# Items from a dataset
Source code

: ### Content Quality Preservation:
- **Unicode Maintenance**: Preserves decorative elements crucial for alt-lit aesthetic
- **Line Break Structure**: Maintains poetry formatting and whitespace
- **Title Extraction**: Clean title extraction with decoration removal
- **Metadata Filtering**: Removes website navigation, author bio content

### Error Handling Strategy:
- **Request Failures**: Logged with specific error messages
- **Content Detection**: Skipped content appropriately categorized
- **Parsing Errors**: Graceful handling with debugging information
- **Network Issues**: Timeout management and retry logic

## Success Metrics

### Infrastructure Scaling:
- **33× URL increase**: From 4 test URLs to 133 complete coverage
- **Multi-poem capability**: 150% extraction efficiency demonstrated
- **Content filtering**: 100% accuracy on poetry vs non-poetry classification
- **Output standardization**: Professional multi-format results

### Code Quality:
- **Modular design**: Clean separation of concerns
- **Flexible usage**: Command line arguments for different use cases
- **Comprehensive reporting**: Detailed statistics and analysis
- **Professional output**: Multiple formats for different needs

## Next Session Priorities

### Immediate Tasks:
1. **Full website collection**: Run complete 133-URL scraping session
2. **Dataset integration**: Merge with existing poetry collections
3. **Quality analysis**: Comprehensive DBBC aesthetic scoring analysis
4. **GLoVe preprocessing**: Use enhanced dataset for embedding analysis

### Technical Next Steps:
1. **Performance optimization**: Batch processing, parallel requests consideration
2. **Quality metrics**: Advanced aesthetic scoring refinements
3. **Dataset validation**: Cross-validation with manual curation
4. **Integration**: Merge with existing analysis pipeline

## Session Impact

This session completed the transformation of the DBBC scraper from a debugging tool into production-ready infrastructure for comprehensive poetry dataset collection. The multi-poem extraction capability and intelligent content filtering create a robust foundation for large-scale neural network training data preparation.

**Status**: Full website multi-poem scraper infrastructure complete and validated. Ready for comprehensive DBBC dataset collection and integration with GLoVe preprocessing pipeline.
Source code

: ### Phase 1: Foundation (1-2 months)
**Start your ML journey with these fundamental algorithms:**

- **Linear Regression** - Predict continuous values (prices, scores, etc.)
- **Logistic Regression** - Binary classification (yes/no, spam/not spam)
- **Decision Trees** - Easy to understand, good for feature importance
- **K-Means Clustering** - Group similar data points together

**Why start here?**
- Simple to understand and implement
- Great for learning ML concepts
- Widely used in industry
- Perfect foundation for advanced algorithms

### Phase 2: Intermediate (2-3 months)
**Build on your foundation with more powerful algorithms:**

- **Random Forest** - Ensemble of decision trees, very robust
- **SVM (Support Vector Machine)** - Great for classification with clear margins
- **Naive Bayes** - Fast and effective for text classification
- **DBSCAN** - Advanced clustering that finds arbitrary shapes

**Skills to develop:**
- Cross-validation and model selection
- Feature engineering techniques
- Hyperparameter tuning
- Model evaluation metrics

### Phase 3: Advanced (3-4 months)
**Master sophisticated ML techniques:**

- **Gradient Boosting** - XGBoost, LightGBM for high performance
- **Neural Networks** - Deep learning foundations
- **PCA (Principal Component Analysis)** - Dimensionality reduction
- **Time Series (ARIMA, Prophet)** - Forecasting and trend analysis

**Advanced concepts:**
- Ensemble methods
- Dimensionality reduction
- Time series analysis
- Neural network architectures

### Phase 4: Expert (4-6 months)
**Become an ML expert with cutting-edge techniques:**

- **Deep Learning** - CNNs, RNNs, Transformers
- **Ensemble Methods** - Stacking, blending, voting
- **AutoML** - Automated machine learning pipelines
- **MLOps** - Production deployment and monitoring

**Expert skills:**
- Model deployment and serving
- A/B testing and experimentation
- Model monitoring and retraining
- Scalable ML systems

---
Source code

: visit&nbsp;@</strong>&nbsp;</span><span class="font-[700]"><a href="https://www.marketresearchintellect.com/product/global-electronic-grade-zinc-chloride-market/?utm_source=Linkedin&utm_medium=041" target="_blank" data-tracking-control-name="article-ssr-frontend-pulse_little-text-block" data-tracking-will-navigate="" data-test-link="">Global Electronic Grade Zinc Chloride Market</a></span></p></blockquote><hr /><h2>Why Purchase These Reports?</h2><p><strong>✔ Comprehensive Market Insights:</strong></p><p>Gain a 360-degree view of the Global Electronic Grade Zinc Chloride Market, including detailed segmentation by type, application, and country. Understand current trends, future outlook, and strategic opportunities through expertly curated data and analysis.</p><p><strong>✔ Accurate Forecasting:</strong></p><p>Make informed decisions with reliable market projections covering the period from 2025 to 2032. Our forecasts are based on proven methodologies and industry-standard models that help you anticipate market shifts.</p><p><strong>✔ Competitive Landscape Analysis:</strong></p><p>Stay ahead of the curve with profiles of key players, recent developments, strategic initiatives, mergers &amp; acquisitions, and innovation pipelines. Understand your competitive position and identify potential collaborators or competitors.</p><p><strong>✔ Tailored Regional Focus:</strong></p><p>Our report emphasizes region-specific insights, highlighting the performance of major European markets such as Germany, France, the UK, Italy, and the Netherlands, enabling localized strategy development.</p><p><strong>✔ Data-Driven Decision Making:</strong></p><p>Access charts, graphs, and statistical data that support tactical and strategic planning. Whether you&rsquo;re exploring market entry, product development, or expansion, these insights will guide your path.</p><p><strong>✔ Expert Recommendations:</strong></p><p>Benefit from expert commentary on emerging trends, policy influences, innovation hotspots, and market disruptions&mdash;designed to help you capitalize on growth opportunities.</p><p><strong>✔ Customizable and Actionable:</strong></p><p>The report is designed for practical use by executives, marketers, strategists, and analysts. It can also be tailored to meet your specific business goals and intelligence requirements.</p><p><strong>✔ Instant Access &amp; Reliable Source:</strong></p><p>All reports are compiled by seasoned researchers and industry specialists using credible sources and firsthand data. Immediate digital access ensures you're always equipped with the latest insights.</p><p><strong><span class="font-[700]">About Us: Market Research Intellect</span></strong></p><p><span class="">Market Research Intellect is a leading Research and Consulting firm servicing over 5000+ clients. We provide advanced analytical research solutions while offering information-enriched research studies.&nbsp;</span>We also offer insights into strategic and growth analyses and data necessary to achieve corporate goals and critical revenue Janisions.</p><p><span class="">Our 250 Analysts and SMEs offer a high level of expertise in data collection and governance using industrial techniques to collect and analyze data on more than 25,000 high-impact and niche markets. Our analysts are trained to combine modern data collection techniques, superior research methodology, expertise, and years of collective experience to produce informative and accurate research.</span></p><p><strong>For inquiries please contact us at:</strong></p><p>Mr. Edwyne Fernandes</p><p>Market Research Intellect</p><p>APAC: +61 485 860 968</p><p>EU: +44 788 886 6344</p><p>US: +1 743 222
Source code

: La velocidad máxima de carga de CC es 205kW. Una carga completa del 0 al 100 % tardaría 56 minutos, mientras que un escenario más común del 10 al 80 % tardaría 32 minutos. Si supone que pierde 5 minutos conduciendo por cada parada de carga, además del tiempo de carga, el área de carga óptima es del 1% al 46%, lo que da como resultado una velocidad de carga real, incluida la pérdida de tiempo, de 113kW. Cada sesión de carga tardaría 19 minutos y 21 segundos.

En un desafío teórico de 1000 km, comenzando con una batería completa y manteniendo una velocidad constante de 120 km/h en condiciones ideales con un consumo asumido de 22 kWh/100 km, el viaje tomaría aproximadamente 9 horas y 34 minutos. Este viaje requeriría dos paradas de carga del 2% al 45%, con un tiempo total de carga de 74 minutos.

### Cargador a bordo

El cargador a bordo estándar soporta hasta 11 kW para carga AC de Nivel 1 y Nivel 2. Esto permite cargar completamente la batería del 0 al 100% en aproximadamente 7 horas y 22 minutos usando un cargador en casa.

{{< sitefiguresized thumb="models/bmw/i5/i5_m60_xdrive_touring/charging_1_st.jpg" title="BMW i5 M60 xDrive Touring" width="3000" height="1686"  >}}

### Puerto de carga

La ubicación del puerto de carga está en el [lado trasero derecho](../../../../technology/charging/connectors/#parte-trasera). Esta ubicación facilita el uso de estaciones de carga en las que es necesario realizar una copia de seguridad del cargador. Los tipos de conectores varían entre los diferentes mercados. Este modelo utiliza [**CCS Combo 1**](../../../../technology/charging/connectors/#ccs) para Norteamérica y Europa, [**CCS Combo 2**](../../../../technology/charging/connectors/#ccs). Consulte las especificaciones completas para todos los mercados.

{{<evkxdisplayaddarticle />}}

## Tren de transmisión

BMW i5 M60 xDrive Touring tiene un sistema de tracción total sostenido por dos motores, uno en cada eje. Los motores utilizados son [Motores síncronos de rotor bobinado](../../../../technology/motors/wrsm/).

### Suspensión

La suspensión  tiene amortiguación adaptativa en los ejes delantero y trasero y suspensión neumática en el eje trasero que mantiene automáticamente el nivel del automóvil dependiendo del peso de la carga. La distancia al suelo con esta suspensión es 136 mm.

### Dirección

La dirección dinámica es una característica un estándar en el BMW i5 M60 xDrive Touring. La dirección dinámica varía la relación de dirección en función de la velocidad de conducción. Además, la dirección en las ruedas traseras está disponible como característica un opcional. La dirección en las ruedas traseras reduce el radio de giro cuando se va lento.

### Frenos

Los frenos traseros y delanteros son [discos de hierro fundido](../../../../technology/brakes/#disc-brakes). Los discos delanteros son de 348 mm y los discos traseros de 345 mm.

# What the exercise asks
Copy out word for word the part that opens with the line containing "- **Linear Regression**" and closes with the line containing "- **Time Series", keeping both of those lines.

# Expected answer
- **Linear Regression** - Predict continuous values (prices, scores, etc.)
- **Logistic Regression** - Binary classification (yes/no, spam/not spam)
- **Decision Trees** - Easy to understand, good for feature importance
- **K-Means Clustering** - Group similar data points together

**Why start here?**
- Simple to understand and implement
- Great for learning ML concepts
- Widely used in industry
- Perfect foundation for advanced algorithms

### Phase 2: Intermediate (2-3 months)
**Build on your foundation with more powerful algorithms:**

- **Random Forest** - Ensemble of decision trees, very robust
- **SVM (Support Vector Machine)** - Great for classification with clear margins
- **Naive Bayes** - Fast and effective for text classification
- **DBSCAN** - Advanced clustering that finds arbitrary shapes

**Skills to develop:**
- Cross-validation and model selection
- Feature engineering techniques
- Hyperparameter tuning
- Model evaluation metrics

### Phase 3: Advanced (3-4 months)
**Master sophisticated ML techniques:**

- **Gradient Boosting** - XGBoost, LightGBM for high performance
- **Neural Networks** - Deep learning foundations
- **PCA (Principal Component Analysis)** - Dimensionality reduction
- **Time Series (ARIMA, Prophet)** - Forecasting and trend analysis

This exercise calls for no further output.